To our minds, it is fair to say that Peter Peipul's case can be viewed as more serious than the instant case, because in that case, the leader manipulated and took advantage of the public service machinery over which he was the political head, in order to have his brother appointed as a Commissioner of the Public Services Commission. In this case, there was no such conduct by Hon. Michael Nali. This reinforces our view that the penalty we recommend in this case cannot be dismissal from office.
The penalty we recommend here must also reflect the disapproval by this Tribunal of the way the police and in particular the Electoral Commission compromised their Constitutional functions. The penalty must show that Hon. Michael Nali was not solely responsible for the outcome of the events of the evening of 27 March, 1999 and the morning of 28 March, 1999, and that greater part of the blame must lie on the police and the Electoral Commission.
For the same reason, it would in our view be against public policy and public good if the people of Mendi Open electorate were to go back to polls and elect a new leader at the expense of the public. Thus we are of the view that Hon. Michael Nali as the duly elected member for Mendi Open electorate should continue to hold office and represent his people in the National Parliament and the Southern Highlands Provincial Assembly.
It follows that the penalty we recommend cannot be dismissal from office. We consider that penalty of a fine on each of the three charges he has been found guilty as appropriate, as provided under s 2 of the Leadership Code (Alternative Penalties Act), 1976. Thus applying the totality principle as applied in Peter Peipul's case, we recommend that he be fined K1,000.00 on each of those three charges. For that we recommend that he be fined total amount of K 3,000.00.

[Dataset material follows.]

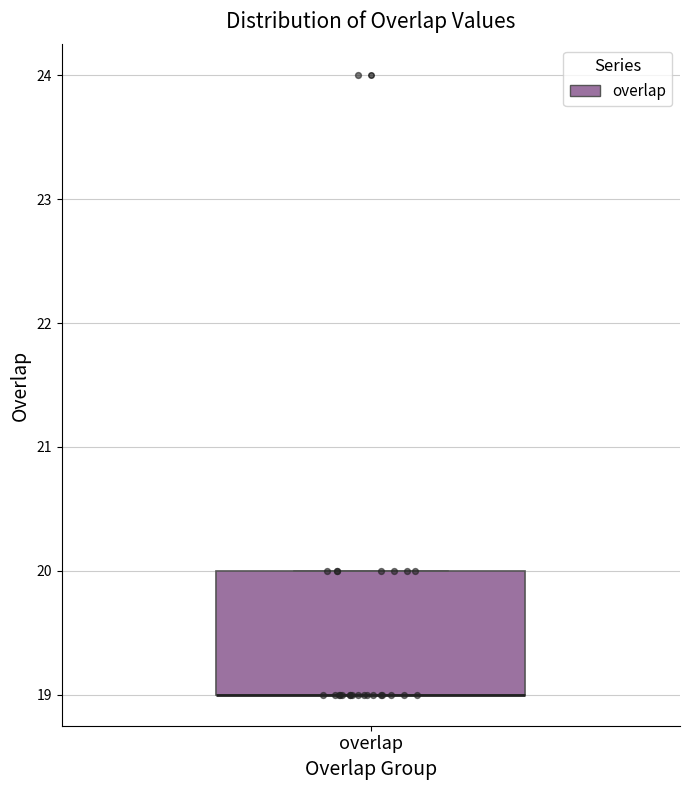

Read this box plot against the y-axis: the position of the median line, the range covered by the box, and the ends of both whiskers. The values are not printed on the chart, so give them approximately, as read against the axis.

median 19 (drawn on the box's lower edge), box 19 to 20, whiskers 19 to 20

Patrick Monouluk SM: I agree with the majority judgment on penalty and I have nothing to add. However having found Hon. Michael Nali guilty on only charges 1 and 2, I would recommend K 1,000.00 fine on each of those two charges. I therefore recommend that he pay total fine of K 2,000.00.
By majority decision, the Tribunal recommends that Hon. Michael Nali, member for Mendi Open electorate in the National Parliament and a member of the Southern Highlands Provincial Assembly be fined the total amount of K 3,000.00, being the aggregate amount of K1,000.00 fine on each of the 3 charges he had been found guilty.
A copy of this decision will be forwarded to the Speaker of the National Parliament to be presented to the National Parliament and to the National Executive Council.